Exercise prompt ▸ Given the records below, would you repeat exactly the lines that begin at the one containing "сходе его забили до смерти палками и ломам" and end at the one containing "против вторжения российских войск в Чечню", inclusive?

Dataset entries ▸
* * * * *

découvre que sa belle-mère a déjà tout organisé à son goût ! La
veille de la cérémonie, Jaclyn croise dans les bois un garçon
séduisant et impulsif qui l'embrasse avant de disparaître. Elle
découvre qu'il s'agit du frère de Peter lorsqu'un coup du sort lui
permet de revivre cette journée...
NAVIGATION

* * * * *

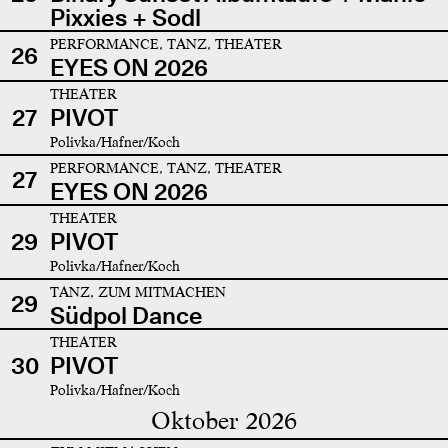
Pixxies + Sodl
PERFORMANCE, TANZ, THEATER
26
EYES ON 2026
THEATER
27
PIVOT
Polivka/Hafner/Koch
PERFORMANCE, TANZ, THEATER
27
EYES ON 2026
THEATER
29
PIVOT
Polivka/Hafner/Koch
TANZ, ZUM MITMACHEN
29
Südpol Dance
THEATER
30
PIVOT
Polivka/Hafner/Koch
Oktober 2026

* * * * *

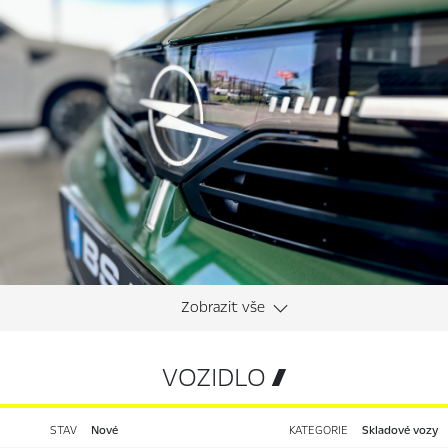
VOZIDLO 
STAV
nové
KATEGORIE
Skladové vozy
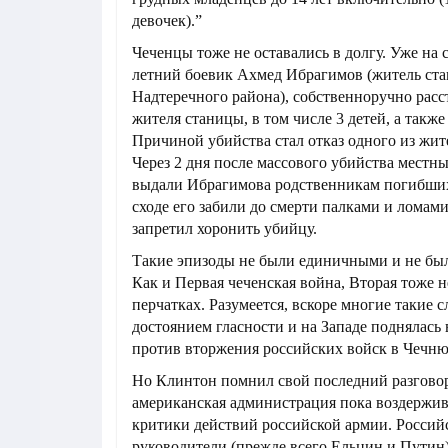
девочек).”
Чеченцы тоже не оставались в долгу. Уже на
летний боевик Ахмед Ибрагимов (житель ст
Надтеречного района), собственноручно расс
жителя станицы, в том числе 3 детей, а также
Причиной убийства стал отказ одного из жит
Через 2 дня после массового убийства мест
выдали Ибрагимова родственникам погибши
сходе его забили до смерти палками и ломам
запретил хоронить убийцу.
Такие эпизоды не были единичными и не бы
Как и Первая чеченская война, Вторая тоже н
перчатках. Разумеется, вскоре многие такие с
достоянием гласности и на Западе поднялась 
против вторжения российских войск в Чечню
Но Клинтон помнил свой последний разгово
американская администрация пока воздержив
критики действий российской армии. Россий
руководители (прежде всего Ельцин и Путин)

* * * * *

Answer for the task ▸
сходе его забили до смерти палками и ломам
запретил хоронить убийцу.
Такие эпизоды не были единичными и не бы
Как и Первая чеченская война, Вторая тоже н
перчатках. Разумеется, вскоре многие такие с
достоянием гласности и на Западе поднялась 
против вторжения российских войск в Чечню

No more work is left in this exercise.